Aus diesem Grund macht es Sinn, wenn du mit einem dicken Filzstift die Destination auf ein Papier schreibst und das Schild in die Höhe hältst. Dann wissen die Autofahrer, in welche Richtung du willst. Denk daran, dass es vertrauenserweckender aussieht, wenn du die Städtenamen auf Japanisch schreiben kannst. Ebenfalls solltest du daran denken, dass viele Autofahrer kurze Strecken fahren (siehe Punkt 1). Schreib also lieber nicht Tokyo, wenn die Hauptstadt noch 500 Kilometer entfernt ist, sondern wähle kleinere und nähere Wegpunkte auf der Route. Hat ein Auto erst einmal gehaltet, kannst du immer noch besprechen, ob du allenfalls sogar in die nächste Stadt fahren willst.

Dazu solltest du auf alle Fälle eine gute Karte mitbringen. In den Michi no eki gibt es teilweise kostenlose Karten für die Region. Allerdings sind die nur auf Japanisch angeschrieben. Wenn du schon vor der Reise weißt, dass du per Autostopp in Japan reisen willst, solltest du dir die Karte im Vorfeld besorgen. Achte dabei unbedingt darauf, dass sie zweisprachig ist, also in Japanisch und der lateinischen Umschrift. Ich hatte damals die Japankarte von Reise-Knowhow und war damit ziemlich zufrieden.
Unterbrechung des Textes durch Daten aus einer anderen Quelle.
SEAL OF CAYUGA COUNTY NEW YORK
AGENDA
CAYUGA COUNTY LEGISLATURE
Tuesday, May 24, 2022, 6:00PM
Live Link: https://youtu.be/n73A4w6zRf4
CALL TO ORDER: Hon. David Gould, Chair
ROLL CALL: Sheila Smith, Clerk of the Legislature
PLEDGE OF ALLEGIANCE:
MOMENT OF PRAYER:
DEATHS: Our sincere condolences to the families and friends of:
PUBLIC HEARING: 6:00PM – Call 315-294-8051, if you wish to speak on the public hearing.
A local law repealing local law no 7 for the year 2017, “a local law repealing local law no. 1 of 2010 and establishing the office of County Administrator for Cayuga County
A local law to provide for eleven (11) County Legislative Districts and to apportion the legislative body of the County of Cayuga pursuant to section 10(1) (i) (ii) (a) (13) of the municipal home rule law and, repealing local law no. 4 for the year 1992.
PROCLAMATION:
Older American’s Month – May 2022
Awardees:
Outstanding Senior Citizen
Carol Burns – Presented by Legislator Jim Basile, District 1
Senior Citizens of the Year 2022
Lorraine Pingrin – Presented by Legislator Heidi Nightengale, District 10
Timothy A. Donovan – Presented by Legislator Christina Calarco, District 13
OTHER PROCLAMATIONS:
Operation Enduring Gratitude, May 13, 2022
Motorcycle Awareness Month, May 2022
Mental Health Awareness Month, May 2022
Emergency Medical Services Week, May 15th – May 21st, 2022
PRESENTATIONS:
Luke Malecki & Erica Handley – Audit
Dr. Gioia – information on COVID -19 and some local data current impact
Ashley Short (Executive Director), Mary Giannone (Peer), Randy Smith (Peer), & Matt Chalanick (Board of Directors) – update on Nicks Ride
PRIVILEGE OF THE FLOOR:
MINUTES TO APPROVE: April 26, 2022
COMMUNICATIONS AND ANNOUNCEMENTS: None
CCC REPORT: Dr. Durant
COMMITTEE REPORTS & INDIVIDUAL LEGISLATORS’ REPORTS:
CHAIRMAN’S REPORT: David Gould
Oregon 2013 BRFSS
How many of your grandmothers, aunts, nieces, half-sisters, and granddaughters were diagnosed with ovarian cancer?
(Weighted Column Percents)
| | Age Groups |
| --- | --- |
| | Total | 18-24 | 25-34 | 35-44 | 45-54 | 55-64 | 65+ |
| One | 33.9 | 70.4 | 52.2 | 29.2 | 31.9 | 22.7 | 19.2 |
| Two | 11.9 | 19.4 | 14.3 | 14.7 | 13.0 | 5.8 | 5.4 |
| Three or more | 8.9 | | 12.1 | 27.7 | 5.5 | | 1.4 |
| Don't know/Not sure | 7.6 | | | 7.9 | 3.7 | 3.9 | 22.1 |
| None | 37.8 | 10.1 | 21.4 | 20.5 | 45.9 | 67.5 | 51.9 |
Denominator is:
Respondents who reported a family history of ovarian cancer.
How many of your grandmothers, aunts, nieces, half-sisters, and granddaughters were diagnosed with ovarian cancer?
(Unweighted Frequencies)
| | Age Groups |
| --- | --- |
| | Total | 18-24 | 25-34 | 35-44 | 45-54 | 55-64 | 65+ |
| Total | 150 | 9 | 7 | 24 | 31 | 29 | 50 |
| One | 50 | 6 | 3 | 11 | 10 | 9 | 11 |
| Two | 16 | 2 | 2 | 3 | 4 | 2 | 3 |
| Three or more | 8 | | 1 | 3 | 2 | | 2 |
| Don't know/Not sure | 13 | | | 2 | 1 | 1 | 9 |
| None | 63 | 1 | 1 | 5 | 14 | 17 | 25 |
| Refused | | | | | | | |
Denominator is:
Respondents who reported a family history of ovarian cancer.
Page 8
Wenn ich schon bei den Lesetipps bin: Vor etwa 15 Jahren erschien ein Buch namens Hitchhikers Guide through Japan, das leider nie neu aufgelegt oder aktualisiert wurde. Ich hatte das Buch damals einmal in den Händen und fand es genial. Auch wenn Adressen und Telefonnummer bestimmt ganz dringend einer Aktualisierung bedürfen, ist der vordere Teil, in dem es hauptsächlich um die Erlebnisse des Autors und die Routenplanung geht, für künftige Anhalter in Japan noch immer lesenswert. Solltest du also eine günstige Secondhandversion finden, kann ich das Werk empfehlen.